À 13 ans, il s'enfuit de chez lui pour ne pas devenir un enfant soldat. Une quinzaine d'années plus tard, le voici prêt à courir avec les plus grands athlètes de la planète.

Il termine son exil dans le même camp de réfugiés kényan que son compatriote Paulo Amotun Lokoro. Il commence à courir et se rend compte de son talent. Il continue de courir jusqu'à qu'il se fasse remarquer.

Yiech Pur Biel, 21 ans.

Epreuve : Athlétisme, 800 m

Pays d’origine : Soudan du sud

Pays hôte : Kenya

De même que ses compatriotes, il arrive dans un camp de réfugiés très jeune, à l'âge de 10 ans. Il se fait remarquer grâce à ses incroyables performances.

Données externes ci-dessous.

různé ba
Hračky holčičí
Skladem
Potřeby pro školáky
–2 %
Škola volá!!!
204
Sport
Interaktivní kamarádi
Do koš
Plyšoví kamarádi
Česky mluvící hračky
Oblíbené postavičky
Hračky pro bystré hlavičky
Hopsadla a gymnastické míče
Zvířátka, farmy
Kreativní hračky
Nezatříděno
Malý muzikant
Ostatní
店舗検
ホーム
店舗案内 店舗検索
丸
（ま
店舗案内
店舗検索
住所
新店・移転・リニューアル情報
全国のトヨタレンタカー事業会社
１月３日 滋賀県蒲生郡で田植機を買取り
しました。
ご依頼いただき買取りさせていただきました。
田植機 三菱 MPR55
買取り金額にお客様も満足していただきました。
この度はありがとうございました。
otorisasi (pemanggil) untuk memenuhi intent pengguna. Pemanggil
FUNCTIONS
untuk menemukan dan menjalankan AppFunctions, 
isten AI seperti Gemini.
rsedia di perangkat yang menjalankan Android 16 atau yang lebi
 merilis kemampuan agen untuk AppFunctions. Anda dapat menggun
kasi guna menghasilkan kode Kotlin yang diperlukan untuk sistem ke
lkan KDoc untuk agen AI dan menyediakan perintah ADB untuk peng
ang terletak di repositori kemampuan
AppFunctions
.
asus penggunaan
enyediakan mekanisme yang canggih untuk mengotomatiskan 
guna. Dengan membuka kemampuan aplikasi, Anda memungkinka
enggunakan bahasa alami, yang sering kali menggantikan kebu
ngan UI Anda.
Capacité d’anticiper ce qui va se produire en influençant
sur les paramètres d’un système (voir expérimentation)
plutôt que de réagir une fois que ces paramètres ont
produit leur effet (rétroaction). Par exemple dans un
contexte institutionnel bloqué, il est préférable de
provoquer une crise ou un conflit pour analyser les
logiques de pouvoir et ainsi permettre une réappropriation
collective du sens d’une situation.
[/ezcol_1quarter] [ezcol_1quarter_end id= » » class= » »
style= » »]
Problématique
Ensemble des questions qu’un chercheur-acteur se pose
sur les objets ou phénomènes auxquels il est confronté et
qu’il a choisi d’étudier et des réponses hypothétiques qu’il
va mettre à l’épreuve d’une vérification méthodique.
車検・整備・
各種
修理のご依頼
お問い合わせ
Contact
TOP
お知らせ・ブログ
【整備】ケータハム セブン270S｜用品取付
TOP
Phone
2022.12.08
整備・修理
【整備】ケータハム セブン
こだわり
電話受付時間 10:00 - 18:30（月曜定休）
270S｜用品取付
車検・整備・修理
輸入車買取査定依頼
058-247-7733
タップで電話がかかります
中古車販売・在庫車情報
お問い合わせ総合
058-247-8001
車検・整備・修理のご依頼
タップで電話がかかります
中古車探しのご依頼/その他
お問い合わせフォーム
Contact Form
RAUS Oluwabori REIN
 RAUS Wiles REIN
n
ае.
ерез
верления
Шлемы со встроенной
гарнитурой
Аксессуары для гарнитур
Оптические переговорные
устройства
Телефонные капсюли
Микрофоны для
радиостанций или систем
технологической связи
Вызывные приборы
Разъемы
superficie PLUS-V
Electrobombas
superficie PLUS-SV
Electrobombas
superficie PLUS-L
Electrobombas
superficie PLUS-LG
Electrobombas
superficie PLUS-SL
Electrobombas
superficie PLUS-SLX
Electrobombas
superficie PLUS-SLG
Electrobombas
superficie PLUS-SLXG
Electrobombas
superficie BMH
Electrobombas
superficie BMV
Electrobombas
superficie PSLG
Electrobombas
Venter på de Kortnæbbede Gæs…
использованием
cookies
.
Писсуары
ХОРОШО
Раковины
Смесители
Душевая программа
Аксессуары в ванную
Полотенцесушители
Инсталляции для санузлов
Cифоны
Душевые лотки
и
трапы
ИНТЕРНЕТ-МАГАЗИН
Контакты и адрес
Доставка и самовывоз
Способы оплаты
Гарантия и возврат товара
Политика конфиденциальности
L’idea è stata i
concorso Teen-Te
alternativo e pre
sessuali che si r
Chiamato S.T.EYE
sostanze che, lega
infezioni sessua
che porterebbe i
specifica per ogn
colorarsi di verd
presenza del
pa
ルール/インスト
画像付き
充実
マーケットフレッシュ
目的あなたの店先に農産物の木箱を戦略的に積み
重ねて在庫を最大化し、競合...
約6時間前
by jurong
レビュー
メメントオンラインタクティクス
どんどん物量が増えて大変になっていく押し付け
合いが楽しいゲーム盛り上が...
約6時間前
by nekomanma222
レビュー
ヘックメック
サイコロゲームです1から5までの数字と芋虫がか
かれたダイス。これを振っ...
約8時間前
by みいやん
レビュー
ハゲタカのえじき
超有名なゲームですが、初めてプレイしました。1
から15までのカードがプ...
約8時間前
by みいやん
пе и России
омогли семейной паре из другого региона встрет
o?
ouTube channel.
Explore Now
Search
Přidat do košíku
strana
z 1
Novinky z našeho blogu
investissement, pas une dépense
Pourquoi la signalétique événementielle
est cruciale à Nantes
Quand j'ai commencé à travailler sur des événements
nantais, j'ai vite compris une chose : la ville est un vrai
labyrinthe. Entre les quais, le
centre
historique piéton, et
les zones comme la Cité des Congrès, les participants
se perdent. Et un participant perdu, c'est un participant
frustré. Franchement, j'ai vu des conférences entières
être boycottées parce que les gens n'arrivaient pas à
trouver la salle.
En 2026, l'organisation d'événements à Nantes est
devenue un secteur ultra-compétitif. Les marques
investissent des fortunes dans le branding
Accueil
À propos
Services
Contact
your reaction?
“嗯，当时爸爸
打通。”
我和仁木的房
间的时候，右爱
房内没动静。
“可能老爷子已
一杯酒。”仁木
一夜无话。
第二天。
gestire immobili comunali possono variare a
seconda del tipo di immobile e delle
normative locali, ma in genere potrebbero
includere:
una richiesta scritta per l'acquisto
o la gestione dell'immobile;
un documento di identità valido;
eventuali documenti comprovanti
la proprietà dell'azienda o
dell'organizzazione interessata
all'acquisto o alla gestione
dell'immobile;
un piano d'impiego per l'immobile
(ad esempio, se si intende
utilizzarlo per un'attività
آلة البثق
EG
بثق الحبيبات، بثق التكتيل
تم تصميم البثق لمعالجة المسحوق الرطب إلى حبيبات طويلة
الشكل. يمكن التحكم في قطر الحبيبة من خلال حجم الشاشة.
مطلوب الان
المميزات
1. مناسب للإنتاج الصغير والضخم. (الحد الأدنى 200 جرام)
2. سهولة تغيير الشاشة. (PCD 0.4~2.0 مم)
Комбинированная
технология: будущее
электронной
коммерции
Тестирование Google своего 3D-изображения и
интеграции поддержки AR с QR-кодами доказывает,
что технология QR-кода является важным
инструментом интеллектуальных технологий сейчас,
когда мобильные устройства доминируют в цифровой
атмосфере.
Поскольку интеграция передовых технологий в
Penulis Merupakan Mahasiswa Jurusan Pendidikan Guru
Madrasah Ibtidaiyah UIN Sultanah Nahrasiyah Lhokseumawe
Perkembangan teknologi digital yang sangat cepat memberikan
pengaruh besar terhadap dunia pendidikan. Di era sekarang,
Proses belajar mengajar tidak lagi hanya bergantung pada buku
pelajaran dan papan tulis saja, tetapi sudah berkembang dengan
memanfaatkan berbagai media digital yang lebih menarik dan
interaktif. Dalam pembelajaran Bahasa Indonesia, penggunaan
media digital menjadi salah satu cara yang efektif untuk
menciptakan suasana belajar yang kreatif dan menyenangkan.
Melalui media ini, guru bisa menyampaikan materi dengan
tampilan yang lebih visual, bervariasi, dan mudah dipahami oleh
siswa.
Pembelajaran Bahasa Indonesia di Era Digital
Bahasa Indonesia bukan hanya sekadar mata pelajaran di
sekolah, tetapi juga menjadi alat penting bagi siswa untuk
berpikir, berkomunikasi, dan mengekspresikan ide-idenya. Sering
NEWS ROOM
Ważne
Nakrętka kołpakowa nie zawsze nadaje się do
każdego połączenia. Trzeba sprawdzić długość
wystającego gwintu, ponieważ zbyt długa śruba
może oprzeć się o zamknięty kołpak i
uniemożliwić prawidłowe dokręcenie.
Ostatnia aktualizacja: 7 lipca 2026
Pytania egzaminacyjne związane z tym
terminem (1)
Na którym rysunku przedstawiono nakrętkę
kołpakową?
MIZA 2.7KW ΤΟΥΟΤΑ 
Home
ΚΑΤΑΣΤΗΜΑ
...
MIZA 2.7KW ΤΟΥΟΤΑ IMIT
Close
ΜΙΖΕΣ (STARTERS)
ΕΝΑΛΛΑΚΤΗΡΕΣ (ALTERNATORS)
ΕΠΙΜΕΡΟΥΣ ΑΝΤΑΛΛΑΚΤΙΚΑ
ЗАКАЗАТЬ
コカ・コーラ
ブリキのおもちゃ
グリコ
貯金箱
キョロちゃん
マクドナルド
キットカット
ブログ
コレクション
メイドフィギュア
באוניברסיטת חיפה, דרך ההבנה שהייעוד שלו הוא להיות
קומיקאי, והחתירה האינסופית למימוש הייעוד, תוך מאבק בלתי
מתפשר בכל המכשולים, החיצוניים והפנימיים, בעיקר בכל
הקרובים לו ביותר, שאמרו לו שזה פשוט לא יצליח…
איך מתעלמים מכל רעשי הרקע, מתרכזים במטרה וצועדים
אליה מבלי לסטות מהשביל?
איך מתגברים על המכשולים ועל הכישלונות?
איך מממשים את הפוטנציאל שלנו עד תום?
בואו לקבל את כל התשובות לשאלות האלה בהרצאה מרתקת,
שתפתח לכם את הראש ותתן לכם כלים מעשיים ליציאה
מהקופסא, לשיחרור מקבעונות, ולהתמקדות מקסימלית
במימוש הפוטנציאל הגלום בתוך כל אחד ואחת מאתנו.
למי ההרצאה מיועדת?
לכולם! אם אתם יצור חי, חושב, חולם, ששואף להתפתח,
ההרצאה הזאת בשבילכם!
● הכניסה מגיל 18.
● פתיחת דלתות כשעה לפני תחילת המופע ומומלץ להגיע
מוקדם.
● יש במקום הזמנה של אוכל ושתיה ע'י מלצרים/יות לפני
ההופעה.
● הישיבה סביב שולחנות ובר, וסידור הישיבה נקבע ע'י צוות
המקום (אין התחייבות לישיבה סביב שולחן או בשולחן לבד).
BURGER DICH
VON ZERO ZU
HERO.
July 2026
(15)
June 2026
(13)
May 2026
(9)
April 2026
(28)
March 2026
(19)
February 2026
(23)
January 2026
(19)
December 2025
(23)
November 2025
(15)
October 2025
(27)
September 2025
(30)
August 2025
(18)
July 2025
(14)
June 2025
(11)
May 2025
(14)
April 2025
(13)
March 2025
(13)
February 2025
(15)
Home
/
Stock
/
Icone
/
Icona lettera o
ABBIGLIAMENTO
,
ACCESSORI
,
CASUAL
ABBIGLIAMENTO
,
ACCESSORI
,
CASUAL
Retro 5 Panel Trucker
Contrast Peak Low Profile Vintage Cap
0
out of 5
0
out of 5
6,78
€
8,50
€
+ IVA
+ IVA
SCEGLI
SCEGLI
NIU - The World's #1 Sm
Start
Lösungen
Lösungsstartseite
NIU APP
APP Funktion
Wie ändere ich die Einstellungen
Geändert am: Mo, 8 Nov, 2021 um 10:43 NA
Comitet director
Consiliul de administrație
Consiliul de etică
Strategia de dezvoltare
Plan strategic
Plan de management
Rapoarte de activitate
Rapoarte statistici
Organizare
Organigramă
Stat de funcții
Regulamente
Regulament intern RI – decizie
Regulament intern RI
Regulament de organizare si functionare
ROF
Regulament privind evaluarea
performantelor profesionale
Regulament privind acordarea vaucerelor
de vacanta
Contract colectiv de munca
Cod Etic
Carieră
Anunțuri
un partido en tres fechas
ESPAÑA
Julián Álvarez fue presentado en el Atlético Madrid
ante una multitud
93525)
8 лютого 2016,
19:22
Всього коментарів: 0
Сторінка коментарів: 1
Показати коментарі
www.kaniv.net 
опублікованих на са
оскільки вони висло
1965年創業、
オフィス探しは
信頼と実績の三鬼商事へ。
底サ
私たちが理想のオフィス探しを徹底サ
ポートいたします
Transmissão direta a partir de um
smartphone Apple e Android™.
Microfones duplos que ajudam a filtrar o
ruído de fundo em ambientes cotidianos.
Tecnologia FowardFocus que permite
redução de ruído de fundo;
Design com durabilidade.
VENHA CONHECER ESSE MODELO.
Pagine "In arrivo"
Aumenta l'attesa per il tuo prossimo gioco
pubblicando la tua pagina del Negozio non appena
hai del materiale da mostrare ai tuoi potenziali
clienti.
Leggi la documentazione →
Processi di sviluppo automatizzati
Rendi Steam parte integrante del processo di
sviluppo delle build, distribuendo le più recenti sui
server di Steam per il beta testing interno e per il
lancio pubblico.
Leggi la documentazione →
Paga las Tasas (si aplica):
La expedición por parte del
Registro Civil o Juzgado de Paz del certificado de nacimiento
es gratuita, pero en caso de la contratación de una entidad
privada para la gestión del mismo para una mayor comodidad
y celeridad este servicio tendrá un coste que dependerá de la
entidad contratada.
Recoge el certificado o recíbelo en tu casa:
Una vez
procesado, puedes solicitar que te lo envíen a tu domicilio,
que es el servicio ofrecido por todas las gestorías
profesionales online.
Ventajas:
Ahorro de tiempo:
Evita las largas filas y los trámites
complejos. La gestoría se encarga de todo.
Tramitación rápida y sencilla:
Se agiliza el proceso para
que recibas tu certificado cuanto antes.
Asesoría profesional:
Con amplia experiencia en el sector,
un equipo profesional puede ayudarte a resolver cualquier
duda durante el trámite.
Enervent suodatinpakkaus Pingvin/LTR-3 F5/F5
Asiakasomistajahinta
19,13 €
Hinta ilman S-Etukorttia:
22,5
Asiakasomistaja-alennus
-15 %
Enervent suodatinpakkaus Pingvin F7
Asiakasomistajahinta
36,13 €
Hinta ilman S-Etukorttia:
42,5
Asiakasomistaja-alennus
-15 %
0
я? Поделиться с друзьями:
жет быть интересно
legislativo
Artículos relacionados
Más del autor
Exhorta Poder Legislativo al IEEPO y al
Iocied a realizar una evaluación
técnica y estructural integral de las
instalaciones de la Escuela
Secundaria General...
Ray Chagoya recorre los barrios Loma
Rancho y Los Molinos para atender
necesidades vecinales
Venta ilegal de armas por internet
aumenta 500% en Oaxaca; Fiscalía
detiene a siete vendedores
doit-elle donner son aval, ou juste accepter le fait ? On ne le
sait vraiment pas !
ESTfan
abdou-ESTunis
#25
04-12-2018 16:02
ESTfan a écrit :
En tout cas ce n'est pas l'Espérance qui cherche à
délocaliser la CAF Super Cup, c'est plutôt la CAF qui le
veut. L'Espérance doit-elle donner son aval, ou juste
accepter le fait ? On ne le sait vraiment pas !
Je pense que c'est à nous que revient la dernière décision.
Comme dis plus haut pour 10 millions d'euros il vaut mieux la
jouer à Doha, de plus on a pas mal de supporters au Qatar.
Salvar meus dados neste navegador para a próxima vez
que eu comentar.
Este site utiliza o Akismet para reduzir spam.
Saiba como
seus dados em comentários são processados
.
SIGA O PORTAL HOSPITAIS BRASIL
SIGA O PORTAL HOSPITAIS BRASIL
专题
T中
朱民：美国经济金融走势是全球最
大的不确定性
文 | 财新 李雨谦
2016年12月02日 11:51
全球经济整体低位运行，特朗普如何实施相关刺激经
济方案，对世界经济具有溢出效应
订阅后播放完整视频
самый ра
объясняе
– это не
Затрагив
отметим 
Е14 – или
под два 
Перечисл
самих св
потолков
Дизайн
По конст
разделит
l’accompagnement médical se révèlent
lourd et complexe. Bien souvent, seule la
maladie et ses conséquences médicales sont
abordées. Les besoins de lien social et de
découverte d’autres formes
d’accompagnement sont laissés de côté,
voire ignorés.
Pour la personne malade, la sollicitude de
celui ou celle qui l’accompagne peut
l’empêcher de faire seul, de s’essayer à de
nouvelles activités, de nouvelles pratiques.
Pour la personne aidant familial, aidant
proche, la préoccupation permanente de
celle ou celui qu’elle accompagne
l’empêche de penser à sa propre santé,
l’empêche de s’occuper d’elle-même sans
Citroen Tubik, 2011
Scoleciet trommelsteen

Etre dans l'équipe de réfugiés, pour lui, c'est aussi montrer qu'il est plus que cela. "Je veux aider à ce que l'on change étiquette de 'réfugié' et montrer que nous sommes plus que cela", avait-il confié à Al Jazeera.

Rose Nathike Lokonyen​, 23 ans.

Epreuve : Athlétisme, marathon

Pays d’origine : Soudan du sud

Pays hôte : Kenya

Jusqu'à, il y a à peine un an, l'athlète courait sans chaussures. Pour elle, participer aux Jeux, c'est aider ceux qui lui sont proches. "Mon but ultime, c'est d'aider mes parents et mes frères et soeurs, et ensuite les autres réfugiés".

À 10 ans, sa famille fuit la guerre et se retrouve dans le même camp kényan que ses autres compatriotes. C'est lors d'une course entre réfugiés que Rose se rend compte de son talent : elle termine 2e d'un 10 km.

Anjelina Nadai Lohalith, 21 ans.

Epreuve : Athlétisme, 1 500 m.

Pays d’origine : Soudan du sud

Pays hôte : Kenya

Tout comme ses compatriotes, elle s'est vite retrouvée dans un camp de réfugiés pour fuir la guerre. Seule. La dernière fois qu'elle a vu ses parents, elle était âgée de six ans. Elle ne les a pas vu depuis.

Elle s'entraine avec ses compatriotes pour les mêmes raisons : donner un autre regard sur les réfugiés et leur donner de l'espoir.